California Taxpayers Revolt Again

Lost in the hubbub surrounding the war for Wisconsin was the news that San Diego and San Jose—the second and third largest cities in California, respectively—both voted in major public employee pension reforms last Tuesday. And even though the cities are Democratic bastions, the referenda passed with overwhelming majorities.

In sunny San Diego, where the city government is suffering from a $2.2 billion pension shortfall, 66 percent of voters approved a plan to replace guaranteed pensions for new hires with 401(k) plans (i.e., the standard retirement plan these days for private sector workers). The shift should save $950 million over the next 30 years.

In Silicon Valley’s San Jose, voters approved an even more drastic reform—and with even greater support. Seventy-one percent of voters came out in favor of a plan to move new hires to 401(k) plans, and to require current workers “to pay up to 16 percent of their salaries to keep their retirement plan or accept more modest benefits,” in the words of the Associated Press. The city will also now be able to temporarily suspend cost-of-living pension increases in the event of dire fiscal conditions.

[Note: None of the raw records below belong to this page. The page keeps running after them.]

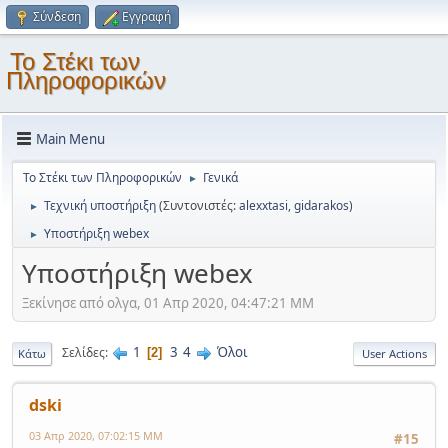
Σύνδεση
Εγγραφή
Το Στέκι των
Πληροφορικών
Main Menu
Το Στέκι των Πληροφορικών
Γενικά
►
Τεχνική υποστήριξη
(Συντονιστές:
alexxtasi
,
gidarakos
)
►
Υποστήριξη webex
►
Υποστήριξη webex
Ξεκίνησε από ολγα, 01 Απρ 2020, 04:47:21 ΜΜ
1
3
4
Όλοι
Σελίδες
2
Κάτω
User Actions
dski
03 Απρ 2020, 07:02:15 ΜΜ
#15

“This is really important to our taxpayers,” said San Jose mayor Chuck Reed, a Democrat (a Democrat!), who backed the initiative. He’s not kidding. The San Jose Mercury News notes that the city expects a shortfall of more than $20 million in 2013 and that “a key deficit driver has been the yearly pension bill that has more than tripled from $73 million to $245 million in a decade, far outpacing the 20 percent revenue growth and gobbling more than a fifth of the city’s general fund.”

The results in mostly blue Wisconsin and on the Left Coast show that even Democrats are waking up to the urgent need to curb public sector benefits. San Diego County voted 54 percent for Obama in 2008; Santa Clara County, home to San Jose, went 70 percent for the president. Yet voters in both liberal redoubts have now overwhelmingly approved significant structural changes to public sector benefits.

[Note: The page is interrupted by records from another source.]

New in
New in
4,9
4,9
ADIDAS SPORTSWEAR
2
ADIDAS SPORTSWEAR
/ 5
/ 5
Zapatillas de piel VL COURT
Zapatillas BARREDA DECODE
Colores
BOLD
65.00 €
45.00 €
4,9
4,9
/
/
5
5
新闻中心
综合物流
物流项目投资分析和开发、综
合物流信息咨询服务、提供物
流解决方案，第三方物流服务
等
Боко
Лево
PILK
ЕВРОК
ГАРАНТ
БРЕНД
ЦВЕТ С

Has California suddenly turned right? That’s doubtful, alas. But perhaps the left now realizes that doing something to rein in public sector benefits is essential if we are to maintain even rudimentary public services. Oh, and Golden State voters rejected a $1-per-pack tax hike on cigarettes. On, California!

Ray Bradbury,


Ray Bradbury, who died last week at 91, was “the writer most responsible for bringing modern science fiction into the literary mainstream,” in the words of the New York Times. Which is certainly true: When he began writing stories in the late 1930s, Bradbury’s fiction appeared in pulp magazines, very much at the periphery of polite literary society. Just a week before his death he published an essay about his writing life in the New Yorker. Bradbury’s fanciful stories and novels—about the world beyond our world, the shape of things to come—struck a resonant, and enduring, chord with readers.

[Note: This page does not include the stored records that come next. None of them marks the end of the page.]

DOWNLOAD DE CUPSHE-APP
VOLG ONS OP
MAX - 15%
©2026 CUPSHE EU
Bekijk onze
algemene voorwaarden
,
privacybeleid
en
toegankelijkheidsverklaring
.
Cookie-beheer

The Scrapbook’s appreciation of Ray Bradbury takes a different form, however. Coming of age during the Depression, the young, bookish Brad-bury couldn’t afford to attend college. Instead, he wrote later, “libraries raised me.” In the public libraries of Los Angeles, he immersed himself in the works of Edgar Allan Poe and H. G. Wells and Jules Verne. And at UCLA’s Powell Library, where students could rent typewriters for $.20 per hour, Bradbury spent $9.80 to pound out a story about the systematic destruction of books in a dystopian future, which was later expanded into his best-known novel, Fahrenheit 451.

He never forgot, and never stopped extolling, the value of libraries in a free society. For Ray Bradbury, books and reading and libraries were intrinsic to life itself, nurturing a talent that enthralled the world.